Exercise input
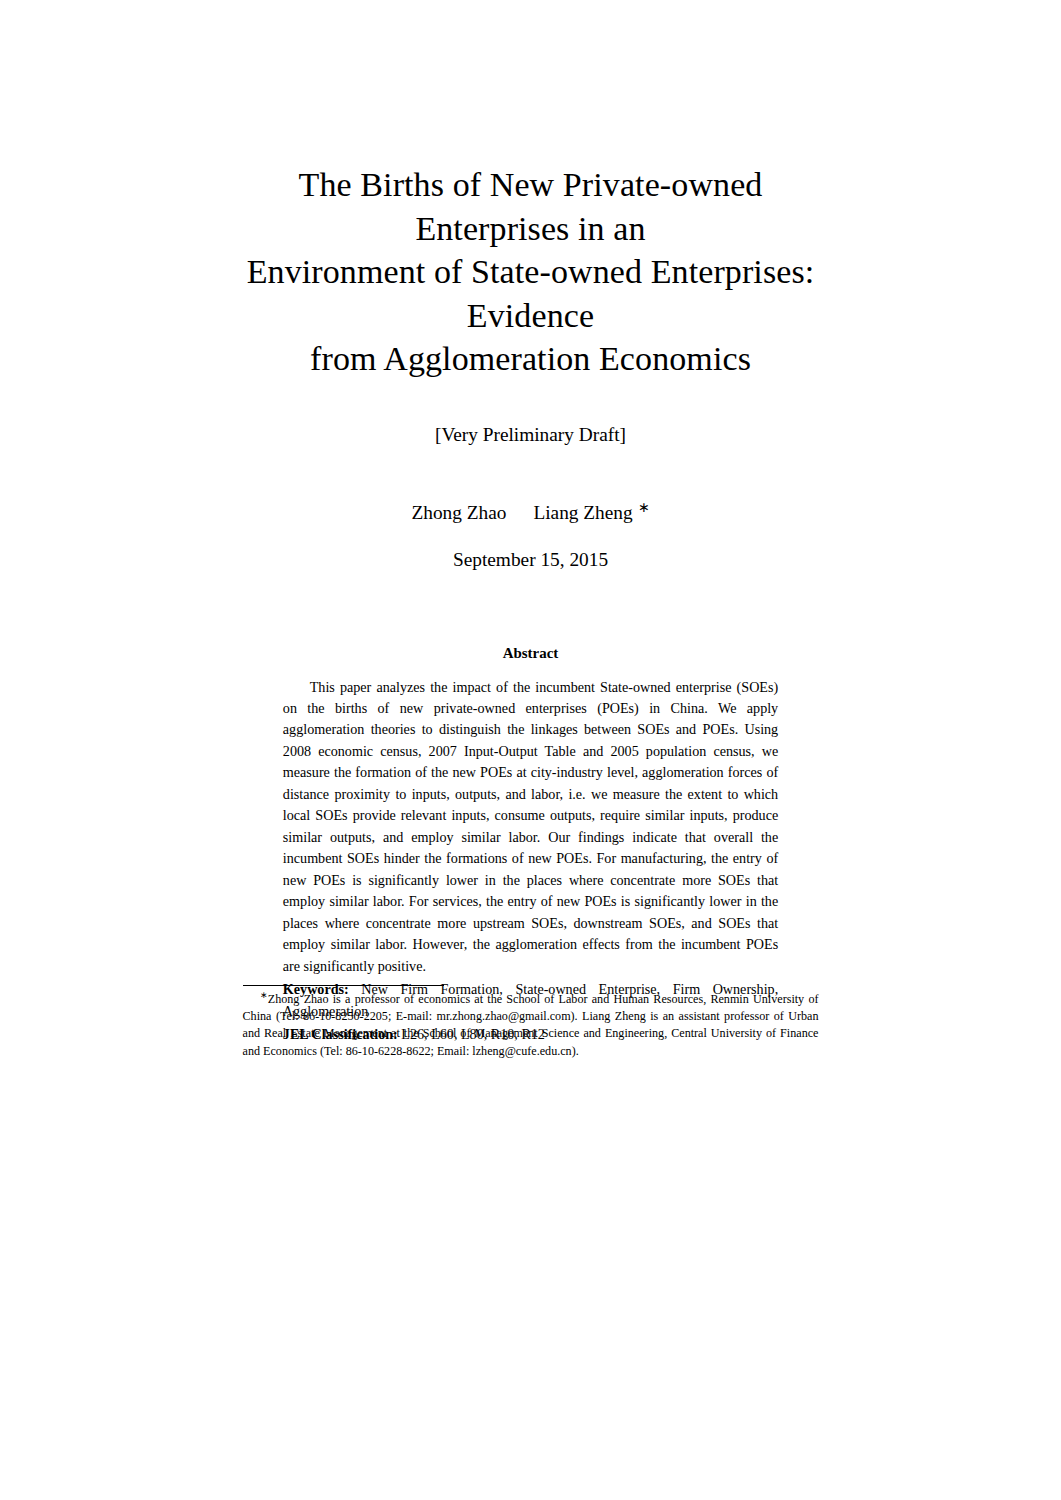The Births of New Private-owned Enterprises in an
Environment of State-owned Enterprises: Evidence
from Agglomeration Economics
[Very Preliminary Draft]
Zhong Zhao Liang Zheng ∗
September 15, 2015
Abstract
This paper analyzes the impact of the incumbent State-owned enterprise (SOEs) on the births of new private-owned enterprises (POEs) in China. We apply agglomeration theories to distinguish the linkages between SOEs and POEs. Using 2008 economic census, 2007 Input-Output Table and 2005 population census, we measure the formation of the new POEs at city-industry level, agglomeration forces of distance proximity to inputs, outputs, and labor, i.e. we measure the extent to which local SOEs provide relevant inputs, consume outputs, require similar inputs, produce similar outputs, and employ similar labor. Our findings indicate that overall the incumbent SOEs hinder the formations of new POEs. For manufacturing, the entry of new POEs is significantly lower in the places where concentrate more SOEs that employ similar labor. For services, the entry of new POEs is significantly lower in the places where concentrate more upstream SOEs, downstream SOEs, and SOEs that employ similar labor. However, the agglomeration effects from the incumbent POEs are significantly positive.
Keywords: New Firm Formation, State-owned Enterprise, Firm Ownership, Agglomeration
JEL Classification: L26, L60, L80, R10, R12
∗Zhong Zhao is a professor of economics at the School of Labor and Human Resources, Renmin University of China (Tel: 86-10-8250-2205; E-mail: mr.zhong.zhao@gmail.com). Liang Zheng is an assistant professor of Urban and Real Estate Management at the School of Management Science and Engineering, Central University of Finance and Economics (Tel: 86-10-6228-8622; Email: lzheng@cufe.edu.cn).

Assignment
One exact copy of the data is required, and it should hold no pictures.

Exercise output
The Births of New Private-owned Enterprises in an
Environment of State-owned Enterprises: Evidence
from Agglomeration Economics
[Very Preliminary Draft]
Zhong Zhao Liang Zheng ∗
September 15, 2015
Abstract
This paper analyzes the impact of the incumbent State-owned enterprise (SOEs) on the births of new private-owned enterprises (POEs) in China. We apply agglomeration theories to distinguish the linkages between SOEs and POEs. Using 2008 economic census, 2007 Input-Output Table and 2005 population census, we measure the formation of the new POEs at city-industry level, agglomeration forces of distance proximity to inputs, outputs, and labor, i.e. we measure the extent to which local SOEs provide relevant inputs, consume outputs, require similar inputs, produce similar outputs, and employ similar labor. Our findings indicate that overall the incumbent SOEs hinder the formations of new POEs. For manufacturing, the entry of new POEs is significantly lower in the places where concentrate more SOEs that employ similar labor. For services, the entry of new POEs is significantly lower in the places where concentrate more upstream SOEs, downstream SOEs, and SOEs that employ similar labor. However, the agglomeration effects from the incumbent POEs are significantly positive.
Keywords: New Firm Formation, State-owned Enterprise, Firm Ownership, Agglomeration
JEL Classification: L26, L60, L80, R10, R12
∗Zhong Zhao is a professor of economics at the School of Labor and Human Resources, Renmin University of China (Tel: 86-10-8250-2205; E-mail: mr.zhong.zhao@gmail.com). Liang Zheng is an assistant professor of Urban and Real Estate Management at the School of Management Science and Engineering, Central University of Finance and Economics (Tel: 86-10-6228-8622; Email: lzheng@cufe.edu.cn).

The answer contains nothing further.